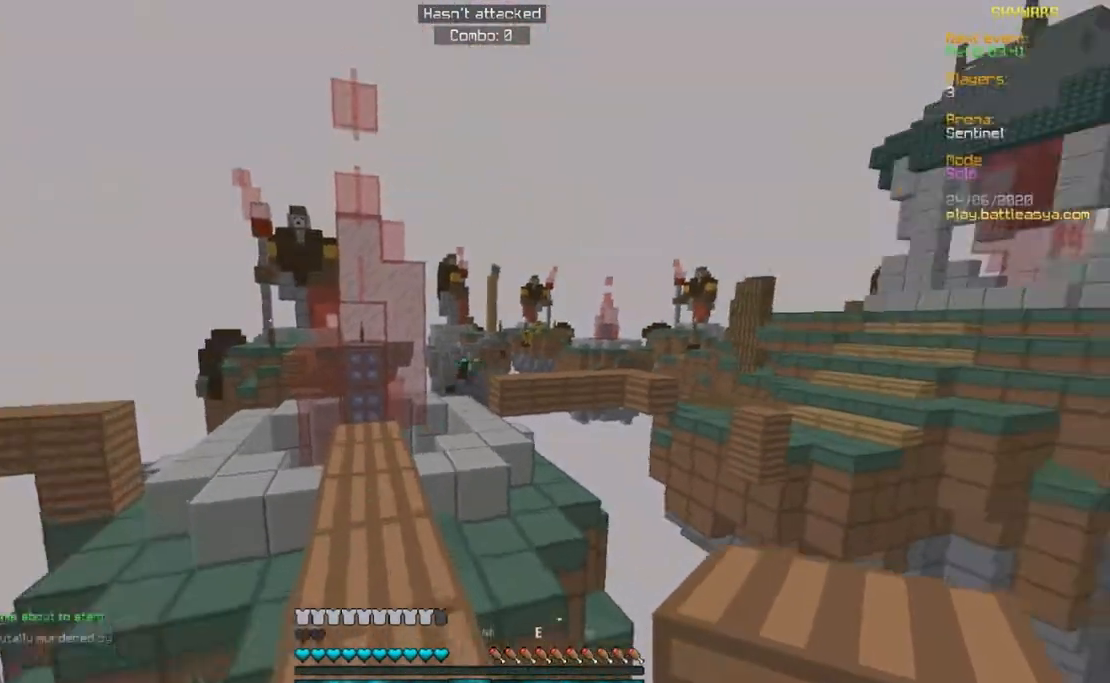
{"keys": [], "mouse": [], "events": []}
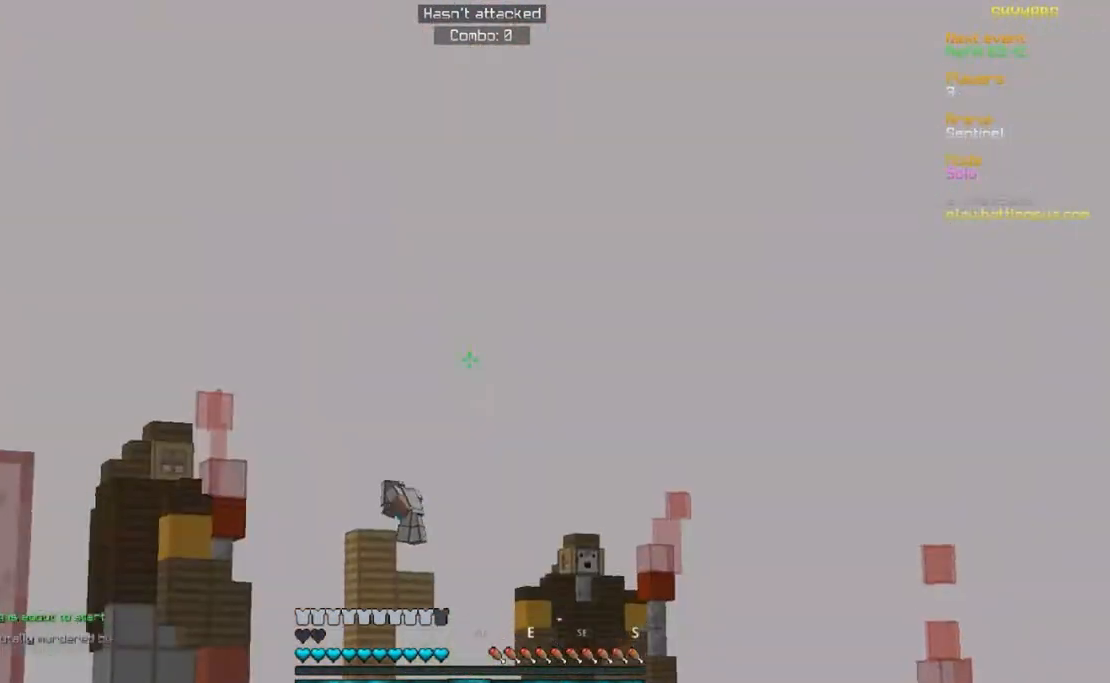
{"keys": [], "mouse": [], "events": []}
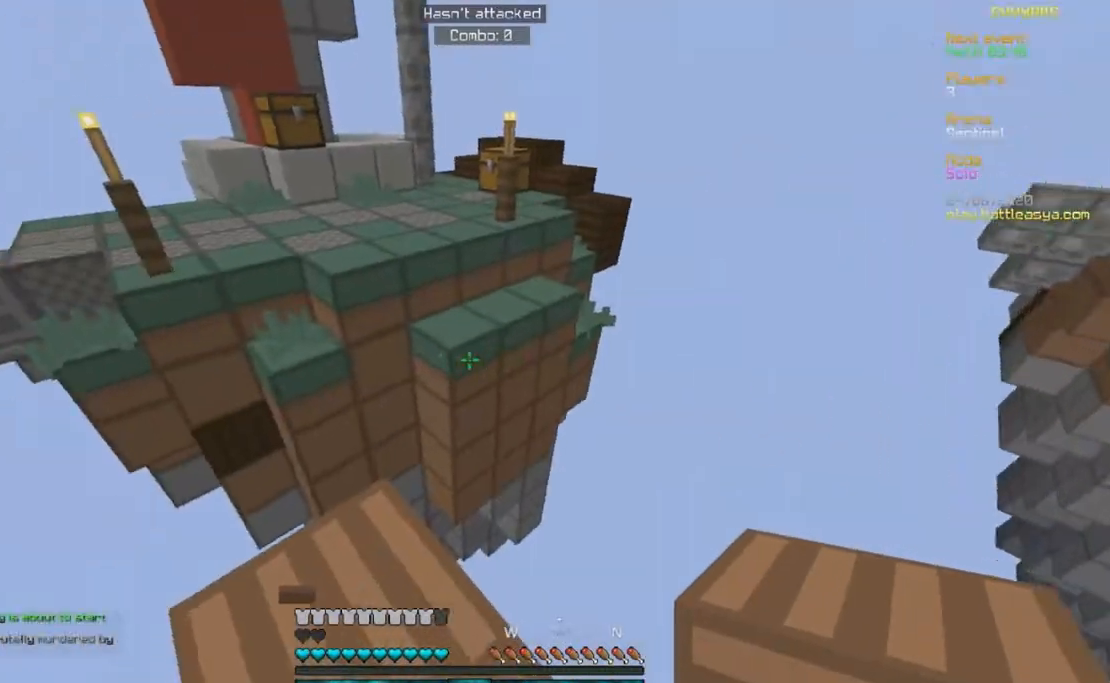
{"keys": ["w"], "mouse": [], "events": [[150, "w", "down"]]}
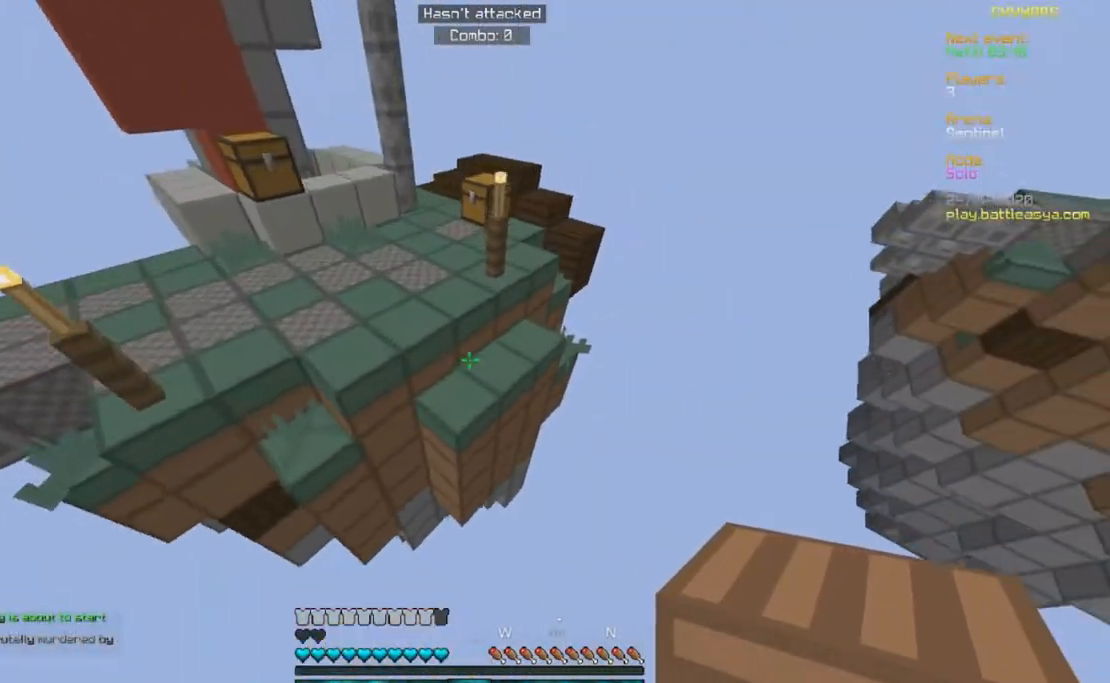
{"keys": ["w"], "mouse": [], "events": []}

[Your instructions]
Without the pictures, write out the whole listing above exactly as it appears.

[Exercise response]
{"keys": [], "mouse": [], "events": []}
{"keys": [], "mouse": [], "events": []}
{"keys": ["w"], "mouse": [], "events": [[150, "w", "down"]]}
{"keys": ["w"], "mouse": [], "events": []}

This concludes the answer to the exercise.